_JOB_: Give again, word for word, each line below starting at the one that contains "candle: present [148,404,179,497]" and ending at the one that contains "plant: none [798,521,847,619]".

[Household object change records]

%%

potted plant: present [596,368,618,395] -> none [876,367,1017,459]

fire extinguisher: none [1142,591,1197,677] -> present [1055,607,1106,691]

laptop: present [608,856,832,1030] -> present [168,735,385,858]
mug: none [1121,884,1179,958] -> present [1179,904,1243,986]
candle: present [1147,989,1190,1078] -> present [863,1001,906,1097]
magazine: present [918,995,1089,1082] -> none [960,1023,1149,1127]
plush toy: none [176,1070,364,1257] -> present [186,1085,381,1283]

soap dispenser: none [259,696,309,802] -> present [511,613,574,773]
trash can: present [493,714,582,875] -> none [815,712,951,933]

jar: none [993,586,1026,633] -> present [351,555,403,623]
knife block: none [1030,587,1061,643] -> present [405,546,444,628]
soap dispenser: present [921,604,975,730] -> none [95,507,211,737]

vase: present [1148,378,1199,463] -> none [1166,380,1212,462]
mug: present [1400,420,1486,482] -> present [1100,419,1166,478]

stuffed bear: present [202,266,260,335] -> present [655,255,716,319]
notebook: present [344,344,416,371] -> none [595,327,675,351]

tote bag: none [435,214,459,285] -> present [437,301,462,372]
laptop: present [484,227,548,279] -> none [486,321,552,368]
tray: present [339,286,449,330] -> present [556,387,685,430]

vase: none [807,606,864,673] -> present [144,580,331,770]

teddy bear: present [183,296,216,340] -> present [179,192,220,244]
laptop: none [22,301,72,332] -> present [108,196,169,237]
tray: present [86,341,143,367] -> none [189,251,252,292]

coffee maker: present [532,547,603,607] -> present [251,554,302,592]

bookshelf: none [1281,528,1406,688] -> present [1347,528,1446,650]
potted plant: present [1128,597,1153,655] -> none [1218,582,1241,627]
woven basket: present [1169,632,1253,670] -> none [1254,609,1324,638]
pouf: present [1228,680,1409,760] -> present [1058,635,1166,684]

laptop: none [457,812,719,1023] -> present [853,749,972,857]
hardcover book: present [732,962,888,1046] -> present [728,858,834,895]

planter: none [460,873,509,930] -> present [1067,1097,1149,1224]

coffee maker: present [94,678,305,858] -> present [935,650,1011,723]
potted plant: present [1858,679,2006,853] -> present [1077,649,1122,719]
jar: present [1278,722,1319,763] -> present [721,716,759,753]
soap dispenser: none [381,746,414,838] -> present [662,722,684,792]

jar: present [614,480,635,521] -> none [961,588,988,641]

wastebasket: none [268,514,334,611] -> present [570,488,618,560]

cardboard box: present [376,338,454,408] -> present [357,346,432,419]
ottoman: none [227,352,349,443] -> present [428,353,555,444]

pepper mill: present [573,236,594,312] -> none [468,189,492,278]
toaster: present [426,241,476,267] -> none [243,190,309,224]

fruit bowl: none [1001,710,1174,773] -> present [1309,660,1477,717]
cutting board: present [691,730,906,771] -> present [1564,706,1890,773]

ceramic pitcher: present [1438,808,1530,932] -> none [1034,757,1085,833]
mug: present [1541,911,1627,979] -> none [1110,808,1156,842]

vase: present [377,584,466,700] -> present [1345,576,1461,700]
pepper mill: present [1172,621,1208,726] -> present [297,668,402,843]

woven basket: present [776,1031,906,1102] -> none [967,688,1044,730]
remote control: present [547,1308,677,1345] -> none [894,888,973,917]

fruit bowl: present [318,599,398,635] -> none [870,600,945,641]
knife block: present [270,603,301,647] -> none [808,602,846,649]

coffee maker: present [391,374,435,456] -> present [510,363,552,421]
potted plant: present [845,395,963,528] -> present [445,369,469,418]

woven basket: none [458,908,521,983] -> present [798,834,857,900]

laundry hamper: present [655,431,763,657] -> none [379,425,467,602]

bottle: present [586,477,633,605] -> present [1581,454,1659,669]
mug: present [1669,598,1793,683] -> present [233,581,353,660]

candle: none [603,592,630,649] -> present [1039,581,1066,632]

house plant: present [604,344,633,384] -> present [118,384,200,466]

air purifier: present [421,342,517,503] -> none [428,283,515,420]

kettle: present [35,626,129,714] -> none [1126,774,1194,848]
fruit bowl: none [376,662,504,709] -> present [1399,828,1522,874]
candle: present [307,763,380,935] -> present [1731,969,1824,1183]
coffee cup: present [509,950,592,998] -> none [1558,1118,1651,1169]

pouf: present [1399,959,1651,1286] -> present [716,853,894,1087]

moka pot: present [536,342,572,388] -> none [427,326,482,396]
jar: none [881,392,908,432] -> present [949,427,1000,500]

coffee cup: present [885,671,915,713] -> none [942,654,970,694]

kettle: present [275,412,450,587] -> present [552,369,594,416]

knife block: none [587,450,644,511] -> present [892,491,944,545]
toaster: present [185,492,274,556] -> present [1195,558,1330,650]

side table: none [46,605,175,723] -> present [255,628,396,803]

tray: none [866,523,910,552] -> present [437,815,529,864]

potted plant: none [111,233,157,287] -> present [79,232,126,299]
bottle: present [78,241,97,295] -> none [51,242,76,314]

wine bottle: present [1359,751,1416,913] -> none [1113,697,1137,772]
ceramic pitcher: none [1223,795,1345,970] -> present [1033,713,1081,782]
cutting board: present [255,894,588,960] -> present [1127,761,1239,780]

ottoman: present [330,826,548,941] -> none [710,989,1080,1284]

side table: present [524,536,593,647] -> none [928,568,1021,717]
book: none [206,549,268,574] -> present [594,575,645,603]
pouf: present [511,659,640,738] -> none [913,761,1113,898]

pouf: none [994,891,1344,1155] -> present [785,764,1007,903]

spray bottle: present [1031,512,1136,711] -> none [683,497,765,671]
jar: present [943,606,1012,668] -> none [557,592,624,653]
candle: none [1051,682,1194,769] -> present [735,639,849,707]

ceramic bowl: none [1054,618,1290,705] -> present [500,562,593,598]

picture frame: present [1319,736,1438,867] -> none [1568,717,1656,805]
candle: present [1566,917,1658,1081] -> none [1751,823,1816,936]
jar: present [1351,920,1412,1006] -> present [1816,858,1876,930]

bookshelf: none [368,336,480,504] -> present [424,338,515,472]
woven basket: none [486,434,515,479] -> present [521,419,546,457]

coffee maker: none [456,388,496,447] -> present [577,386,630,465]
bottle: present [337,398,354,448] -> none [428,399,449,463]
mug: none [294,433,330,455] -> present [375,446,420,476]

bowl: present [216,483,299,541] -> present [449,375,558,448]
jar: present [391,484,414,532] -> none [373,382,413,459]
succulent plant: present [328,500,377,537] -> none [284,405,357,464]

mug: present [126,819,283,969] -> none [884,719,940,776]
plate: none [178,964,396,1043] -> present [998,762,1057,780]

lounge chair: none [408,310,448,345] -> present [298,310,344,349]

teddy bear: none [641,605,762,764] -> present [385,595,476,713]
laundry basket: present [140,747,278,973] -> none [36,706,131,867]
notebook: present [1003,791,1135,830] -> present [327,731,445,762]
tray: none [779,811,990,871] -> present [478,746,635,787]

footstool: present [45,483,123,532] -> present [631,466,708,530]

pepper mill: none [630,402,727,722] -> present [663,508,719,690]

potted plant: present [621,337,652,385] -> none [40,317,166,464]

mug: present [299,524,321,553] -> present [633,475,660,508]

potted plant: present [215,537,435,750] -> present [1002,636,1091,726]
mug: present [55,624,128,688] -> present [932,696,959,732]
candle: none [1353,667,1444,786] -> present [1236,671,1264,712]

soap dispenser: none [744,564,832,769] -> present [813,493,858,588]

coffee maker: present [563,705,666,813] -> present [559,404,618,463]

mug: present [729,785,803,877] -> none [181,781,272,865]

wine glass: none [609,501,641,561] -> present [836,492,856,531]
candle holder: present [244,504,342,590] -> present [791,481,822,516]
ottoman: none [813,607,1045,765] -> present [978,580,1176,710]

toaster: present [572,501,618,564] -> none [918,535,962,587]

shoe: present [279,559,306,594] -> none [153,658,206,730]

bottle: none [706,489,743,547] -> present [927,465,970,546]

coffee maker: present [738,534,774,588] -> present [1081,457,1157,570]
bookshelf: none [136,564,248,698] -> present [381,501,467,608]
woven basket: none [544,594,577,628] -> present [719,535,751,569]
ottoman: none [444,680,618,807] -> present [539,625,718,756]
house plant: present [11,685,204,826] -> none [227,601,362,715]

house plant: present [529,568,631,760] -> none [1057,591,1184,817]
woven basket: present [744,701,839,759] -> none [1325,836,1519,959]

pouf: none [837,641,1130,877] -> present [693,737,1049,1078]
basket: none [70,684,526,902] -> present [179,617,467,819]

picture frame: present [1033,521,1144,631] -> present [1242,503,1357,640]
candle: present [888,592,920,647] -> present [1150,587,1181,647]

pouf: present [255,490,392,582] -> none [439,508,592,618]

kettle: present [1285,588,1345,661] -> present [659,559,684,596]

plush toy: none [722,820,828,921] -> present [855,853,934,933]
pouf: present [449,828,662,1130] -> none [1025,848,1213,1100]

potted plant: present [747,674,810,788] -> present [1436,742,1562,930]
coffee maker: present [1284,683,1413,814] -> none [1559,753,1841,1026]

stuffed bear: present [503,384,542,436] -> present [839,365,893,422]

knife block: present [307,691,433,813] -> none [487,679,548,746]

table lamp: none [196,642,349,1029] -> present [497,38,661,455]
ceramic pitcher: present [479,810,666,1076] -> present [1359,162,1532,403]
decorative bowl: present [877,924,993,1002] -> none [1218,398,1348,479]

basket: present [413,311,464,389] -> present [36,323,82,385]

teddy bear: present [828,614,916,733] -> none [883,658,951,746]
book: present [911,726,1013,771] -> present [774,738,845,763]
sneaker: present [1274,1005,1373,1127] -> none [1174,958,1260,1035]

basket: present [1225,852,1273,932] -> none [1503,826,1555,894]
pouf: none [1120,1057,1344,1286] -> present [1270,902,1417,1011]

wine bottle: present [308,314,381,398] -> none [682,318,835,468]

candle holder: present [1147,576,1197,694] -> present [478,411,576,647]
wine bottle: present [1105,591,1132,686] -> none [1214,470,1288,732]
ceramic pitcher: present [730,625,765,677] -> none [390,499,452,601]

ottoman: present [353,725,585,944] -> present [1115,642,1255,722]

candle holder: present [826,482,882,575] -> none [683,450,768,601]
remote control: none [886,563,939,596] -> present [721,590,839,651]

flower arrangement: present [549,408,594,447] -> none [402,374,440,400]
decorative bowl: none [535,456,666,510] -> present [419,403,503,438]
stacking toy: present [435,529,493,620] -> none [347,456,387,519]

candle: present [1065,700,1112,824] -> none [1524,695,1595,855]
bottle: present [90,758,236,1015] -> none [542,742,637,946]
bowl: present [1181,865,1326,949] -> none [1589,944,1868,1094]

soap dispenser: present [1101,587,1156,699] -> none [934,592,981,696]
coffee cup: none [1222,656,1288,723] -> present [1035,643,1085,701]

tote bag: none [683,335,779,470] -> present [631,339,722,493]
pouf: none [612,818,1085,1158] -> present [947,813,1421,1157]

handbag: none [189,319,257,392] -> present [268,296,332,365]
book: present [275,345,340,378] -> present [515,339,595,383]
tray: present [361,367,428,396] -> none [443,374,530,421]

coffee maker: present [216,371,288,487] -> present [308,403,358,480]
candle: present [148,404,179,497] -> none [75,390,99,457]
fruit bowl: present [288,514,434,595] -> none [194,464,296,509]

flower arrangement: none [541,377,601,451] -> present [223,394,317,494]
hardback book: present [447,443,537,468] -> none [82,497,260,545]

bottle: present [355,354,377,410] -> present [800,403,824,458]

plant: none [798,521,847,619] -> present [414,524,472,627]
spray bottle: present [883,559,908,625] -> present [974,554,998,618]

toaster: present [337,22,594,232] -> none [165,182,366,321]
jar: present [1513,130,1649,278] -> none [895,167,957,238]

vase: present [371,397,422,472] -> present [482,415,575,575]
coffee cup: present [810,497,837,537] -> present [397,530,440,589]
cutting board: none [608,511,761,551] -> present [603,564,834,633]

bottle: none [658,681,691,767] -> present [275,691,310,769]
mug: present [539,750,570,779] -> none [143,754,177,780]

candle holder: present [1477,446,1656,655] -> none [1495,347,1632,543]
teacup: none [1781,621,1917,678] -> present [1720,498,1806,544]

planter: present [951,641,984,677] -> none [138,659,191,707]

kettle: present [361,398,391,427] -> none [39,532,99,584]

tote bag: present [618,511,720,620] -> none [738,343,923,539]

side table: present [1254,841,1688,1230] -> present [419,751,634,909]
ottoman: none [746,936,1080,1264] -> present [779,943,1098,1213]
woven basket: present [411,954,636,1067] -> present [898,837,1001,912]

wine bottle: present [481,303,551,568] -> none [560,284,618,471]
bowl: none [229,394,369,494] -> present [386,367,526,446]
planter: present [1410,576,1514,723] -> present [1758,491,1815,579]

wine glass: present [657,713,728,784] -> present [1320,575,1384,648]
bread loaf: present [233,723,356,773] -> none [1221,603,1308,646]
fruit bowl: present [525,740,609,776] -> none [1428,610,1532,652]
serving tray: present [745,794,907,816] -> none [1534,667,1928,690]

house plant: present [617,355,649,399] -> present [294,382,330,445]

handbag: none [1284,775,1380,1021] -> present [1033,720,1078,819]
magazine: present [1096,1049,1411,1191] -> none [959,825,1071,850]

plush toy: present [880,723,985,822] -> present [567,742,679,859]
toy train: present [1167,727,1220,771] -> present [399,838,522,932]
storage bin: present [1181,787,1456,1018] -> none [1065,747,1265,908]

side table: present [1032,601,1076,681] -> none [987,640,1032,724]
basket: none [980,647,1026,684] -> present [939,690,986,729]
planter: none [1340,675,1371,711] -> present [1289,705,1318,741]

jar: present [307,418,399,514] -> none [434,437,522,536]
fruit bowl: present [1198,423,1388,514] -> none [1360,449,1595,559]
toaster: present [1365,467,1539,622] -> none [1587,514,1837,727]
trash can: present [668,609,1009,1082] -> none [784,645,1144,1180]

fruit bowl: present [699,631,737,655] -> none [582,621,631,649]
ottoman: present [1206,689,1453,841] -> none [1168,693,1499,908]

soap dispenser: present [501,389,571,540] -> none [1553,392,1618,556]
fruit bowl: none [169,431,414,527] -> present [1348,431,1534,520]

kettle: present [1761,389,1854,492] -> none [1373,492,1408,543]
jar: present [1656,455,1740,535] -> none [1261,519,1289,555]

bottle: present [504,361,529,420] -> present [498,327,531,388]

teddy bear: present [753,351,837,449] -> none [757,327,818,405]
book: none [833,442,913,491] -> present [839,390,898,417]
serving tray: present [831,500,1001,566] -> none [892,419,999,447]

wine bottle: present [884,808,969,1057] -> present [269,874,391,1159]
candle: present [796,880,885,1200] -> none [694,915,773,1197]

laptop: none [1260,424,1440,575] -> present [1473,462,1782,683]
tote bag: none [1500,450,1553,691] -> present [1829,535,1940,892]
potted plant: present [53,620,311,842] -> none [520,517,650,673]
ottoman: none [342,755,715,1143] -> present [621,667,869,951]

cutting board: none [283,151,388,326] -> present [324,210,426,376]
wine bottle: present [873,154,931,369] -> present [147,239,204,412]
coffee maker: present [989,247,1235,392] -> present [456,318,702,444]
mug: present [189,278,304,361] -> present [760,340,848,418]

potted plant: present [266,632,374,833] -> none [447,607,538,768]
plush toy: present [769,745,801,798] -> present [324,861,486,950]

%%

_OUTPUT BELOW_:
candle: present [148,404,179,497] -> none [75,390,99,457]
fruit bowl: present [288,514,434,595] -> none [194,464,296,509]

flower arrangement: none [541,377,601,451] -> present [223,394,317,494]
hardback book: present [447,443,537,468] -> none [82,497,260,545]

bottle: present [355,354,377,410] -> present [800,403,824,458]

plant: none [798,521,847,619] -> present [414,524,472,627]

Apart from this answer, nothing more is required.